§ Tasks to complete:
- 1) Sum up the article on the COVID-19 nasal spray in two sentences.
- 2) Write out the part of the nasal spray article starting with "The work has" and going on through "combat the virus.".
- 3) Continue the article on the COVID-19 nasal spray from where it stops.

§ Extract to read:
= = =

New Nasal Spray may cure COVID-19 infections
New Nasal Spray may Cure COVID-19 infections
A nasal spray that blocks the absorption of the SARS-CoV-2 virus has completely protected ferrets it was tested on, according to a study released in November by an international team of scientists. The study, which was limited to animals, and has not yet been peer-reviewed, was assessed by several health experts with very positive results.
If the spray, which scientists described as non-toxic and stable, is proved to work in humans, it could provide a new way of fighting the pandemic. A daily spritz up the nose would act like a vaccine.
The work has been underway for months by scientists from Columbia University Medical Center in New York. Erasmus Medical Center in the Netherlands and Cornel University in Ithaca, New York. The study was funded by the National Institutes of health and the Columbia University medical Center.
The team is in the process of acquiring additional funding to pursue clinical trials in humans. Dr.Anne Moscana, a pediatrician and microbiologist at Columbia University and co-author of the study indicated they had applied for a patent on this new nasal spray. They have also applied to the federal government’s Operation Warp Speed and large pharmaceutical companies that are looking for new ways to combat the virus.
The spray attacks the virus directly. It contains a lipopeptide, a cholesterol particle linked to a chain of amino acids, the building blocks of proteins. This particular lipopeptide exactly matches a stretch of amino acids in the spike protein of the virus, which the pathogen uses to attach to a human airway or lung cell.
Before a virus can inject its RNA into a cell, the spike must effectively unzip, exposing two chains of amino acids, in order to fuse to the cell wall. As the spike zips back up to complete the process, the lipopeptide in the spray inserts itself, latching on to one of the spike’s amino acid chains and preventing the virus from attaching. It’s as if you were trying to zip up a zipper but another zipper has been placed inside so the two sides cannot meet.

= = =

§ Excerpted data:
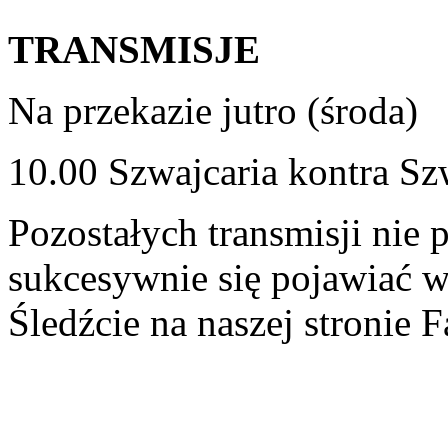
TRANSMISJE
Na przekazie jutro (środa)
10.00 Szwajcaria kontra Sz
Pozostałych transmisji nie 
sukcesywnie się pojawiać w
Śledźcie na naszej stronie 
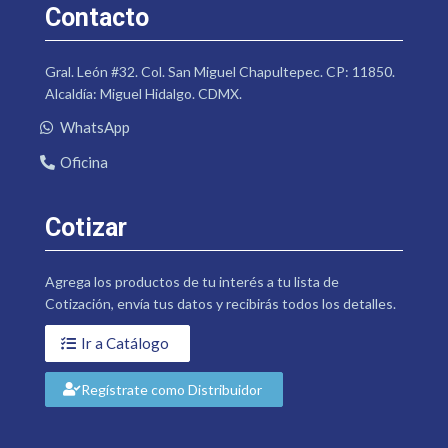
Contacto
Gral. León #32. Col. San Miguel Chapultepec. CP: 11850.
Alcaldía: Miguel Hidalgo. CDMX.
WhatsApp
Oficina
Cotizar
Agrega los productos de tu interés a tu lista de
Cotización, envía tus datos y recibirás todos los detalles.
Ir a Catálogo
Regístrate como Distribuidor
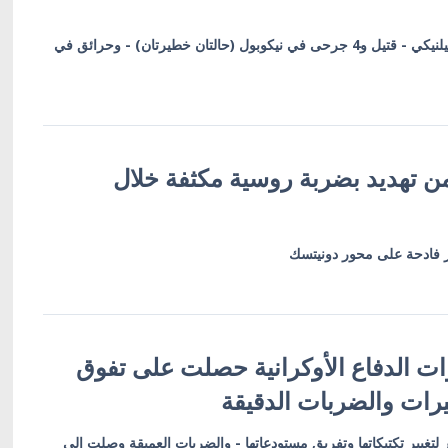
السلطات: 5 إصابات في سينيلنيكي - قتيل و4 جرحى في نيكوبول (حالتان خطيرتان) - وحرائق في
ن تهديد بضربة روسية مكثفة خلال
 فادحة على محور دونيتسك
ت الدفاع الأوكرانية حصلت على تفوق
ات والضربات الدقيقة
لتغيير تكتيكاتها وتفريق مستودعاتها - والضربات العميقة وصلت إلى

= = =

§ Expected outputs:
- 1) A nasal spray that blocks absorption of the SARS-CoV-2 virus completely protected the ferrets it was tested on, according to a study that was limited to animals and has not yet been peer-reviewed. The spray contains a lipopeptide that matches a stretch of the virus's spike protein and latches onto it as the spike zips back up, preventing the virus from attaching to a cell.

- 2)
The work has been underway for months by scientists from Columbia University Medical Center in New York. Erasmus Medical Center in the Netherlands and Cornel University in Ithaca, New York. The study was funded by the National Institutes of health and the Columbia University medical Center.
The team is in the process of acquiring additional funding to pursue clinical trials in humans. Dr.Anne Moscana, a pediatrician and microbiologist at Columbia University and co-author of the study indicated they had applied for a patent on this new nasal spray. They have also applied to the federal government’s Operation Warp Speed and large pharmaceutical companies that are looking for new ways to combat the virus.

- 3)
The work was described in a paper posted to the preprint server bioRxiv and has been submitted to the Journal Science for peer review.
In the study, the spray was given to 60 ferrets, which were divided into pairs and placed in separate cages. Into each cage went two ferrets that had been given a placebo spray and one ferret that had been deliberately infected with SARS-CoV-2 a day or two earlier.
Ferrets are used by scientists studying flu, severe acute respiratory syndrome and other respiratory diseases because they can catch viruses through their nose much as humans do, although they also infect each other by contact with feces or by scratching and biting (as some humans do).
After 24hours together, none of the sprayed ferrets caught the disease; all the placebo-group ferrets did. Virus replication was completely blocked.
The protective spray attaches to cells in the nose and lungs and lasts about 24 hours. If this works as well in humans, you could sleep in a bed with someone infected or be with your infected kids and still be safe.
The lipoprotein can be inexpensively produced as a freeze-dried white powder that does not need refrigeration. A pharmacist could then mix the powder with sugar and water to produce a nasal spray.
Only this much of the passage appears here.